The list is not about plays that broke new ground or changed the theatre landscape - there are plenty of those lists around already - rather these plays just had something in them that I remember fondly.
To say that it has been tough narrowing it down to 10 is an understatement but I get another go next year because my blog is 10 in April. (There, I spoilt the surprise.)
In no particular order (the links are through to my reviews):
This is a play that gets talked about in 'theatre circles' a lot. It had a uniformly standout cast and I can still remember Nancy Carroll's snot crying.
But it has a particularly special place in my memory for being the play which turned Benedict Cumberbatch into 'one to watch' for me.
I'd seen him plenty on TV but this catapulted him from jobbing actor to leading man potential in my eyes.

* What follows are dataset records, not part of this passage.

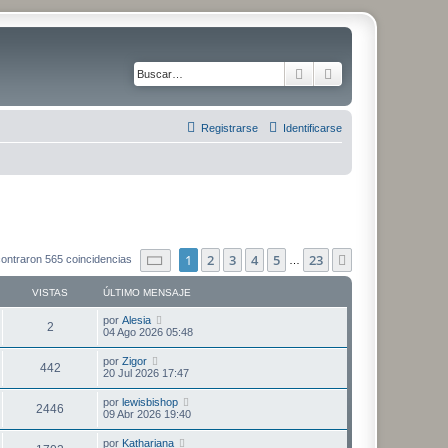
Buscar
Búsqueda avanza
Registrarse
Identificarse
Página
1
de
23
1
2
3
4
5
23
Siguiente
ontraron 565 coincidencias
…
VISTAS
ÚLTIMO MENSAJE
Ú
por
Alesia
V
2
l
04 Ago 2026 05:48
t
i
i
Ú
por
Zigor
V
442
m
l
20 Jul 2026 17:47
s
o
t
m
i
i
Ú
por
lewisbishop
t
e
V
2446
m
l
09 Abr 2026 19:40
n
s
o
t
s
a
m
i
i
a
Ú
por
Kathariana
t
e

This was before Sherlock hit the screens and as a result, means I can smugly say 'well I've been a fan since before he played Holmes'.
2. Hamlet, Stratford and Hackney Empire
I've seen a lot of Hamlets, more than one a year, and while technically I did see Ben Whishaw's Hamlet for the first time in 2010, it was a recording rather than the live performance so it doesn't count.
Paapa Essiedu's Hamlet for the RSC was the first, since Whishaw's, where I really felt he was a student and acting his age, he was also the most likeable which made the play all the more tragic.
Setting the play in an African country and having Rosencrantz & Guildenstern as 2 of only 3 white characters was also genius because it put them out of their depth in so many more interesting ways.
When I saw it for the second time, in Hackney, a group of teenagers were so swept up in it they leapt up to dance at the end. I don't think there is higher praise than that really.
It's the play in which director Jamie Lloyd had James McAvoy unicycling around the stage wearing just his pants. Have no idea why that sticks out in my mind. Ahem.
The play was brilliantly bonkers too. Wish I could see it again.